Subject: Re: [ecasound] Track synching/ segfault on -b:256 problem
From: Kai Vehmanen (firstname.lastname@example.org)
Date: Fri Dec 01 2000 - 03:40:16 EET
On Thu, 30 Nov 2000, Lewis Hoffman wrote:
> ecasound -r -a:1 -i t1.wav -o /dev/dsp -a:2 -i t2.wav -o /dev/dsp
Btw; this is risky as /dev/dsp is opened three times: one time for input,
and two times for output. With most drivers, this doesn't work at all. So
it's better to let ecasound do the mixing:
ecasound -r -a:1 -i t1.wav -a:2 -i t2.wav -a:1,2 -o /dev/dsp
>> ecasound -r -a:2 -i t1.wav -o /dev/dsp -a:1 -i /dev/dsp -o t2.wav
> the two track are out of synch. a buffersize of 2048 at 44100Hz is
> about 1/20th of a second, which is probably plenty to explain what i'm
> hearing. I've tried using different buffersize, and -b:512 does seem
Ok, there's something definitely wrong here. Just a few days ago I did
extensive testing with the latest ecasound version and could do multitrack
recording even with really big buffersizes.
> for it to be satisfactorily tight. however, When I set it at 256 or
> below, I get segfaults (on the second command- the first seems to work
> ok). I pasted some stuff from the terminal & gdb down below.
Hmm, this might be driver related. The buffersize specified with -b:x is
used to initialize OSS fragment size.
> I also know that my sound card/driver does not support SNDCTL_DSP_SETTRIGGER,
> and I seem to remember having gotten warnings about that from ecasound,
Ah, this is a problem. SETTRIGGER is used to start the output. This way
ecasound knows the exact time when you start hearing the monitor
track. This information is used in synchronization. The aim is that the
first bytes written to the output files were recorded at the same exact
time when you heard the first bytes of the monitor track. Without
the use of SETTRIGGER, ecasound won't know when the playback has started,
and thus is unable to synchronize recording&playback. From OSS
Normal operation when writing to the device
* Starts filling the first buffer fragment with the data written by
* If enough data was written to fill the first fragment completely,
the device is started to play it.
> although i'm not seeing them now. I thought that might have been a
> problem, and I asked on the mailing list for the driver. The author said:
>> SNDCTL_DSP_SETTRIGGER is IMHO used to enable/disable playback &
>> recording on the same card, by means of opening/closing a second DMA
>> Since the sam9407 doesn't have DMA, there's little meaning behind that
>> call, and we can just as well get along with the O_RDONLY, O_WRONLY
>> or O_RDWR flags used when opening the device.

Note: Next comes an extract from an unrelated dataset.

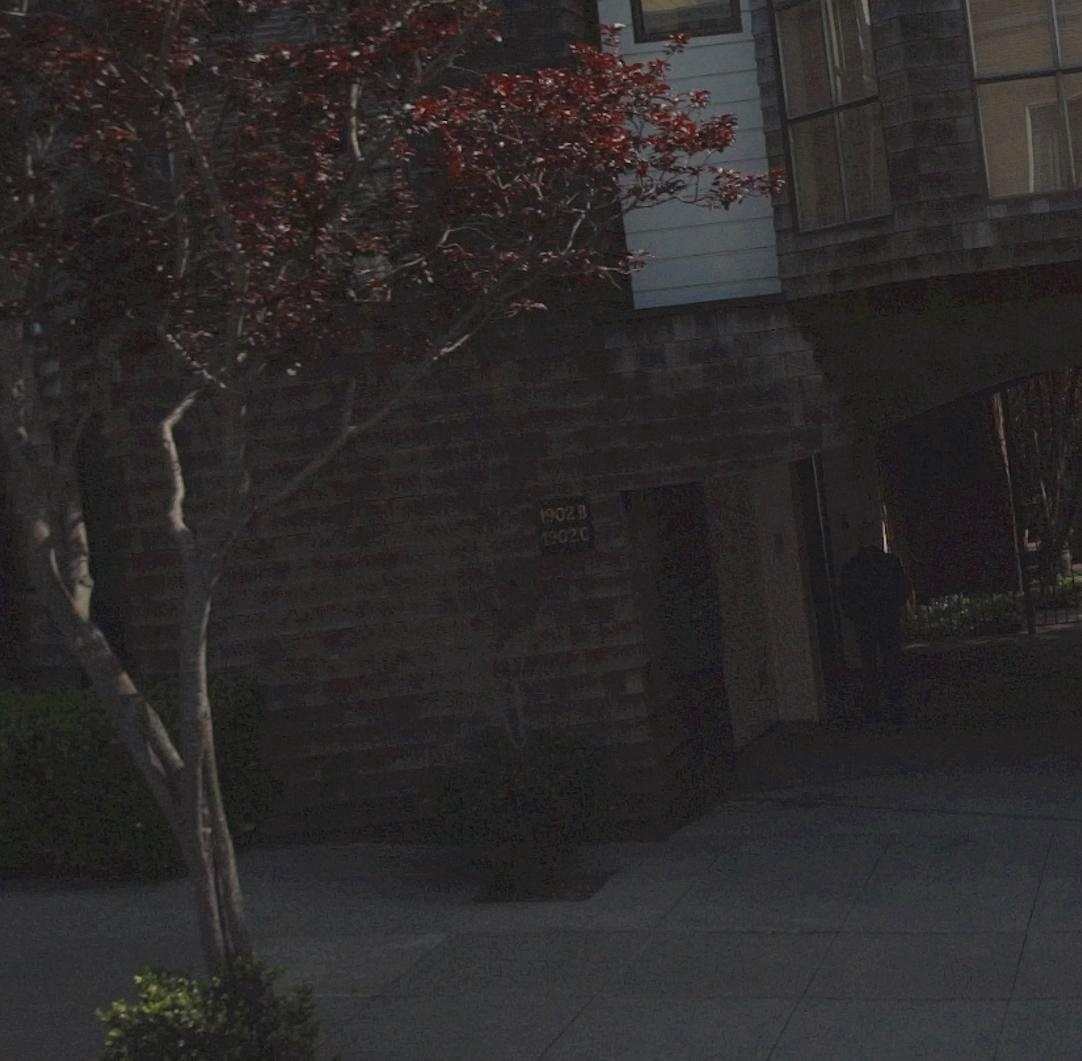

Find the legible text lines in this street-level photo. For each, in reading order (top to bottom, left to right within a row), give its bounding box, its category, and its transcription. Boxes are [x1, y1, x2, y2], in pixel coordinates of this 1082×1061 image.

>> Please correct me, if I miss something here.
Here's what SETTRIGGER should do (from the OSS PG):
The SNDCTL_DSP_SETTRIGGER ioctl call has been designed to be used in
applications which require starting recording and/or playback with
precise timing. Before you use this ioctl, you should check that
DSP_CAP_TRIGGER feature is supported by the device. Trying to use this
ioctl with a device not supporting it will give undefined results.
To actually activate the operation, call SNDCTL_DSP_TRIGGER with the
appropriate bits set. This will start the enabled operations
immediately (provided that there is already data in the output
buffer). It is also possible to leave one of the directions disabled
while starting the another one.
Feel free to forward my comments to the author.